For years, artists and art historians have been familiar with hidden messages lodged within paintings. The well-known and much-admired art historian Anthony Blunt (who in 1979 was exposed as a former Soviet spy and whose biography has been brilliantly written by Miranda Carter) had a gift for decoding such disguised messages. Today, intelligence officials must pore over photographs posted on the Internet, because al-Qaida terrorists are apparently using digital images to communicate with one another. Hiding orders and information in photographs is known as steganography and can, for example, be compared to watermarks you might find on paper, only far less visible. As Gina Kolata explains:

The idea of steganography is to take advantage of the fact that digital files, like photographs or music files, can be slightly altered and still look the same to the human eye or sound the same to the human ear. The only way to spot such an alteration is with computer programs that can notice statistical deviations from the expected patterns of data in the image or music. Those who are starting to look for such deviations say that their programs are as yet imperfect but that, nonetheless, some are finding widespread use of steganography on the Internet. For national security reasons some of these experts do not want to reveal exactly what they find, and where.
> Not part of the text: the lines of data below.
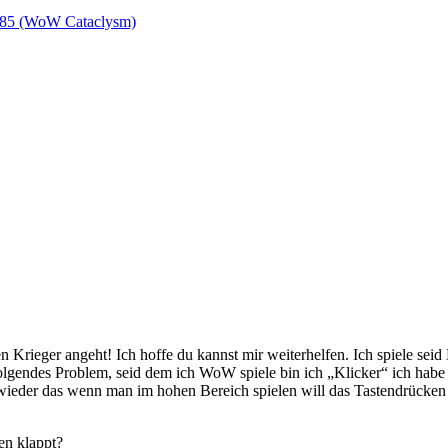
l 85 (WoW Cataclysm)
n Krieger angeht! Ich hoffe du kannst mir weiterhelfen. Ich spiele se
olgendes Problem, seid dem ich WoW spiele bin ich „Klicker“ ich habe 
wieder das wenn man im hohen Bereich spielen will das Tastendrücken 
en klappt?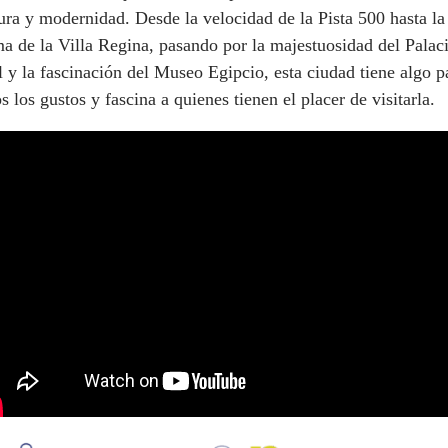
ura y modernidad. Desde la velocidad de la Pista 500 hasta la
a de la Villa Regina, pasando por la majestuosidad del Palac
 y la fascinación del Museo Egipcio, esta ciudad tiene algo p
s los gustos y fascina a quienes tienen el placer de visitarla.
Al-Qaida might not only be using computer files, however. Indeed, Osama Bin Laden's TV appearances since Oct. 7 may convey hidden messages of their own. In a letter published by the Daily Telegraph, Rob Welham writes: "If it is feared that Osama bin Laden is sending 'secret messages' by way of his television appearances, one wonders what the significance is of the following. On his first appearance after the attacks on Afghanistan, he wore his watch with the face uppermost. In the most recent broadcast his watch had changed sides. He had, in addition, acquired a gold ring on the third finger of his right hand." What, however, is the significance of such alterations?